I recall reading this book (from Lume Books now, available free on Kindle from Amazon Prime) when I was living in Dallas, and was quite impressed with the globtrotting, ranging from the Canadian maratimes to Moscow and NW Russia, as a linguist tracks down the wealthy father of a girl friend. The novel deals a lot with potential right wing politics in the Soviet Union before breakup.

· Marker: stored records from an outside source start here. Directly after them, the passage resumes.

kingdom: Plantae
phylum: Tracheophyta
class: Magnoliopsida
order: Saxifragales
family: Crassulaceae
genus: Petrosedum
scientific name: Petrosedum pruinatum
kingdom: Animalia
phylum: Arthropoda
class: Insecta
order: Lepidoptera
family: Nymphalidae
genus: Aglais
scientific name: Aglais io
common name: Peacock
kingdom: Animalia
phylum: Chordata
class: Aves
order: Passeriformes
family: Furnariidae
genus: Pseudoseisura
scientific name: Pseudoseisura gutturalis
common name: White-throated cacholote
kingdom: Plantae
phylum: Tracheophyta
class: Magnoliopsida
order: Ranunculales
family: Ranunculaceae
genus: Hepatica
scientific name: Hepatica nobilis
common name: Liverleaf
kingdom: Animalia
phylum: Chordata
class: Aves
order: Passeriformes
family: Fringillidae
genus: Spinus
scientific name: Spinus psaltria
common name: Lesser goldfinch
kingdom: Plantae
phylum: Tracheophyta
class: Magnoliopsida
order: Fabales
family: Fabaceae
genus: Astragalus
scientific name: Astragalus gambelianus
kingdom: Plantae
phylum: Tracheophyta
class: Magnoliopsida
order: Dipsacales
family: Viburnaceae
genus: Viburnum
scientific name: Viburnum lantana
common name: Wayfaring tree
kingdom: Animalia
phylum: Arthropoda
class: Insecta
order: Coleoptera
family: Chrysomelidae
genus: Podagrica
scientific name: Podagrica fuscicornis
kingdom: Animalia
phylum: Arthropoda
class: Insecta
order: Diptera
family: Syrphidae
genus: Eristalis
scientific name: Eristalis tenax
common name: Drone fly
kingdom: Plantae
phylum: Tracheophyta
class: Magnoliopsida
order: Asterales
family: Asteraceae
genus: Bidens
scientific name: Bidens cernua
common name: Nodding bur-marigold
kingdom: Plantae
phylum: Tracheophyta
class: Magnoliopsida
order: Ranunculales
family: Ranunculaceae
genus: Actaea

There are some details here: Montreal Gazette, article by Barbara Black, Oct 5, 1985. newslink
I remember particularly a sequence where the protagonist rents a car in Moscow or St. Petersburg and drives to NW Russia. The area has been the setting of a few Russian thriller movies, like "The Return", as if there were something to hide there around Lake Ladoga. That area of the world drew attention during the Russo-Finnish war (WWII). Now it might be interesting as Finland prepares to join NATO (as well as Sweden) after Russia's invasion of Ukraine.
On Dec 4 2016 there was a bizarre assassination of three women, including two journalists, in a border town of Imatra, across the border from the Russian town of Svetogorsk ("Fountain City"). The area is known for pulp and paper manufacturing. A news account of the incident at the Guardian is here.
The style of the novel by a Canadian writer reminds one of the work of Irving Wallace ("The Prize", "The Plot", "The Seven Minutes"), less popular after the breakup of the Soviet Union.